Short exercise: Report every line of the rows below that contains the word "pancreas", copying each line in full. Matches must have the same case.

Provided entries:
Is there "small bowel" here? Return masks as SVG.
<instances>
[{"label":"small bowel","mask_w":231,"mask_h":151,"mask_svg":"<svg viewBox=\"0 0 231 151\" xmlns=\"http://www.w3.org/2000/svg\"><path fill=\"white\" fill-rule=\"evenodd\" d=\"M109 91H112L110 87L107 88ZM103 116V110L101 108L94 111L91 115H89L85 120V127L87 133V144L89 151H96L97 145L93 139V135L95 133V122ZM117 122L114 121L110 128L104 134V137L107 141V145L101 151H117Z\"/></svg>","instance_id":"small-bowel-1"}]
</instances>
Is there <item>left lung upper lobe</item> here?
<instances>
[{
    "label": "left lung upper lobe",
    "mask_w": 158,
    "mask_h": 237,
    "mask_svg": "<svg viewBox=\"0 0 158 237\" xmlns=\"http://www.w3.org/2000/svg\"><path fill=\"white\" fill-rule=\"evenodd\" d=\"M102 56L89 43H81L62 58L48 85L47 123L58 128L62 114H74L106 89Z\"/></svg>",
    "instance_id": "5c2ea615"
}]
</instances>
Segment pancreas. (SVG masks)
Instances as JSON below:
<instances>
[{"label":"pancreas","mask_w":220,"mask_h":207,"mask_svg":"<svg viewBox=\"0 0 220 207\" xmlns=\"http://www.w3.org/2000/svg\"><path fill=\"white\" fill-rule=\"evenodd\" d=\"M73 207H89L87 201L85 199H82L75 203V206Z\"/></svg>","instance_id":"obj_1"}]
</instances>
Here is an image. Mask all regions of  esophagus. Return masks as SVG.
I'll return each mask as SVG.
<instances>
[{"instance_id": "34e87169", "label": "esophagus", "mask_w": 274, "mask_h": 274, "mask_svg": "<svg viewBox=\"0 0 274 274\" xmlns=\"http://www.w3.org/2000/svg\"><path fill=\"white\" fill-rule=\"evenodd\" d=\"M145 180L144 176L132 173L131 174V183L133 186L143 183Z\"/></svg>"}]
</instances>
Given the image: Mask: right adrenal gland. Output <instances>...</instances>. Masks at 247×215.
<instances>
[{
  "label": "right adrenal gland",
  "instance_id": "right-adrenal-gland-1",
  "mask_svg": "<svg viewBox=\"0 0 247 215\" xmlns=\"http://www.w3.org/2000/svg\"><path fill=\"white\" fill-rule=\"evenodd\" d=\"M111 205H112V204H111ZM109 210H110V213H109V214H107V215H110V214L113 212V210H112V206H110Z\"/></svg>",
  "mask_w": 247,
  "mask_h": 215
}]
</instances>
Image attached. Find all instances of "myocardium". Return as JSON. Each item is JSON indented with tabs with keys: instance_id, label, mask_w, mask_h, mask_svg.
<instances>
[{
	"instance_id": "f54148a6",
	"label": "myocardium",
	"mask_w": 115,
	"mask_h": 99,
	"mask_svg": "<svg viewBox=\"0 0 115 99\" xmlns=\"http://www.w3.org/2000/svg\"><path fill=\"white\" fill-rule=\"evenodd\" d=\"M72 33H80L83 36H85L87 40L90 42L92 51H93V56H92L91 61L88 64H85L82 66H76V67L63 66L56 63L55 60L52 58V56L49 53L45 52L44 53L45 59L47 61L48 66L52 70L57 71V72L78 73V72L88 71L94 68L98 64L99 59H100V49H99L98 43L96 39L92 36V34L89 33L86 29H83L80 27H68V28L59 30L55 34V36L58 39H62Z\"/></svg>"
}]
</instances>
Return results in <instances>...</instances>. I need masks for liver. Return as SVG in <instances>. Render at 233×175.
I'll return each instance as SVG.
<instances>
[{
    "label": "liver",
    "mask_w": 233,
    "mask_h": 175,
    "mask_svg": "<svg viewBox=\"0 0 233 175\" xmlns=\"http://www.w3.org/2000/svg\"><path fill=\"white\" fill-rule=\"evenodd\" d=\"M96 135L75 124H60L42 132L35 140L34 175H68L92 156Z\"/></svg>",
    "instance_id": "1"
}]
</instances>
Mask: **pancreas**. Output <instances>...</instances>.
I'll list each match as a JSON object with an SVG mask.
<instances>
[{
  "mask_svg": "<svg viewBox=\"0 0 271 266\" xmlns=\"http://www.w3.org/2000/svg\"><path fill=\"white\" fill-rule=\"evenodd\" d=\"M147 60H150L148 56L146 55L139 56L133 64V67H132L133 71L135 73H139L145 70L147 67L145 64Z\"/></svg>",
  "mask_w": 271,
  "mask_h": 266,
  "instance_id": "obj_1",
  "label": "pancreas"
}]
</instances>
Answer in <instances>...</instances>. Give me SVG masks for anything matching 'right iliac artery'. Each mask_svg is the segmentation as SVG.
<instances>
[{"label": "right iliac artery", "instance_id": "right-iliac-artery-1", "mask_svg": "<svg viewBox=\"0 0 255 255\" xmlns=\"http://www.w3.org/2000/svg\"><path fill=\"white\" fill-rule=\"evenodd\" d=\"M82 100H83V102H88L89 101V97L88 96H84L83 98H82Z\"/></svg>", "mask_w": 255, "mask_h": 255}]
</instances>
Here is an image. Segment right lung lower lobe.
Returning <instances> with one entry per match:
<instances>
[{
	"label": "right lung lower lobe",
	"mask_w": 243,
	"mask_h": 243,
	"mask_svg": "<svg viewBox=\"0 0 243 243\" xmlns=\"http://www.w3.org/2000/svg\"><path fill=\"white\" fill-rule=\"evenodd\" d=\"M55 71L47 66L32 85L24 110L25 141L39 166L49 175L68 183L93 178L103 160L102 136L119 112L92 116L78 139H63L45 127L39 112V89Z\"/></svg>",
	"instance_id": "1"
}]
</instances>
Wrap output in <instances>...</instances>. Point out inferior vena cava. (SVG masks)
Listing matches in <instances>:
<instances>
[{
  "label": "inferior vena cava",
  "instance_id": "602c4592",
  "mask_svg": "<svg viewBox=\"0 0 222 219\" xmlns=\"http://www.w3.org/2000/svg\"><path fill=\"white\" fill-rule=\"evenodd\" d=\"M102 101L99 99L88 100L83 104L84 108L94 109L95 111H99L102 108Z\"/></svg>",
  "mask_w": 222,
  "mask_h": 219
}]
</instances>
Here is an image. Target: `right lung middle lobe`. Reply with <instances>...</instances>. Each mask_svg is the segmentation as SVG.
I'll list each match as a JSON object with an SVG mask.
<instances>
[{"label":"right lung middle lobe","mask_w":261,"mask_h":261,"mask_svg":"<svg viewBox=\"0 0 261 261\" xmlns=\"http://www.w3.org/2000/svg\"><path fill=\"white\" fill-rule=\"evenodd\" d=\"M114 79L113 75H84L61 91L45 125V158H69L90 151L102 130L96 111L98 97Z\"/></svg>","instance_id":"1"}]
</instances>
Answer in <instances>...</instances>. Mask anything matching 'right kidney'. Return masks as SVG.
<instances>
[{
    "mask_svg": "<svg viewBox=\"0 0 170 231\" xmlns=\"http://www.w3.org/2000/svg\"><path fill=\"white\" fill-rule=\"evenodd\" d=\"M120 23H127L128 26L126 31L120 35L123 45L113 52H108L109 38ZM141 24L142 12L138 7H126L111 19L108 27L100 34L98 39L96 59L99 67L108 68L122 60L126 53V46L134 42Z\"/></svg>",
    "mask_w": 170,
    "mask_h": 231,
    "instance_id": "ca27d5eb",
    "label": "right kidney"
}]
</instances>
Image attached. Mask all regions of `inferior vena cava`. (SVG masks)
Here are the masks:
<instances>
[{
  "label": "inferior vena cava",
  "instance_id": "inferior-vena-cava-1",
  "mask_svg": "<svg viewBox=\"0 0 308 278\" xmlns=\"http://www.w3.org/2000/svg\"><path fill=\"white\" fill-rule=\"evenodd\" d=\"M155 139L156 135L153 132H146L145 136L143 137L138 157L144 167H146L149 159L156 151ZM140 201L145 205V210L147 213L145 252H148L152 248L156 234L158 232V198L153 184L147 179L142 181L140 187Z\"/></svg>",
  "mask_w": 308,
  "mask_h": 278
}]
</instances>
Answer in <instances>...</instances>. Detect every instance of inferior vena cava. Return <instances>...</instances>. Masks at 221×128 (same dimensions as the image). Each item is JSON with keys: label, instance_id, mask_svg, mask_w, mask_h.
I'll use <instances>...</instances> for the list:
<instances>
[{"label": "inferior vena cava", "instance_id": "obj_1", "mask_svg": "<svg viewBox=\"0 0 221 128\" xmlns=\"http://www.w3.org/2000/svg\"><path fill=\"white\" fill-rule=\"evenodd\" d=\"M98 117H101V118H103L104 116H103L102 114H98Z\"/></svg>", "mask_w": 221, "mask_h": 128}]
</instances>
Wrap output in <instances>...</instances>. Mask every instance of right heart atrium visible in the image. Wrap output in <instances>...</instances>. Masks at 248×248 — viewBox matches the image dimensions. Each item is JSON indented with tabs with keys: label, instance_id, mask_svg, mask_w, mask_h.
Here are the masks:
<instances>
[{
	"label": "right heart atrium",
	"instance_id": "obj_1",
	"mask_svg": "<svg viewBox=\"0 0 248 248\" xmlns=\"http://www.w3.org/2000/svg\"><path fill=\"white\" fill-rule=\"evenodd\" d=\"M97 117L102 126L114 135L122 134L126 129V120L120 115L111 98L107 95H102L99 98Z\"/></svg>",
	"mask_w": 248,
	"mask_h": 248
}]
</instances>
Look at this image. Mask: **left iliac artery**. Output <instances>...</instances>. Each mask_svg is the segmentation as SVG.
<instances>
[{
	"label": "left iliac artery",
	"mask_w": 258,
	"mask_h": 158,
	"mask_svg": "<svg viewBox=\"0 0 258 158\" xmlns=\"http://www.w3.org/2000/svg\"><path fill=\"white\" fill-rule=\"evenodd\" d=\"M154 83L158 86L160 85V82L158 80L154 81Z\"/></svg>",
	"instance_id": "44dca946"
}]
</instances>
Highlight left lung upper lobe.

Response:
Segment pancreas. (SVG masks)
[{"label":"pancreas","mask_w":220,"mask_h":207,"mask_svg":"<svg viewBox=\"0 0 220 207\" xmlns=\"http://www.w3.org/2000/svg\"><path fill=\"white\" fill-rule=\"evenodd\" d=\"M73 207H89L87 201L85 199H82L75 203V206Z\"/></svg>","instance_id":"obj_1"}]
Mask: **pancreas**. Output <instances>...</instances>.
  "label": "pancreas"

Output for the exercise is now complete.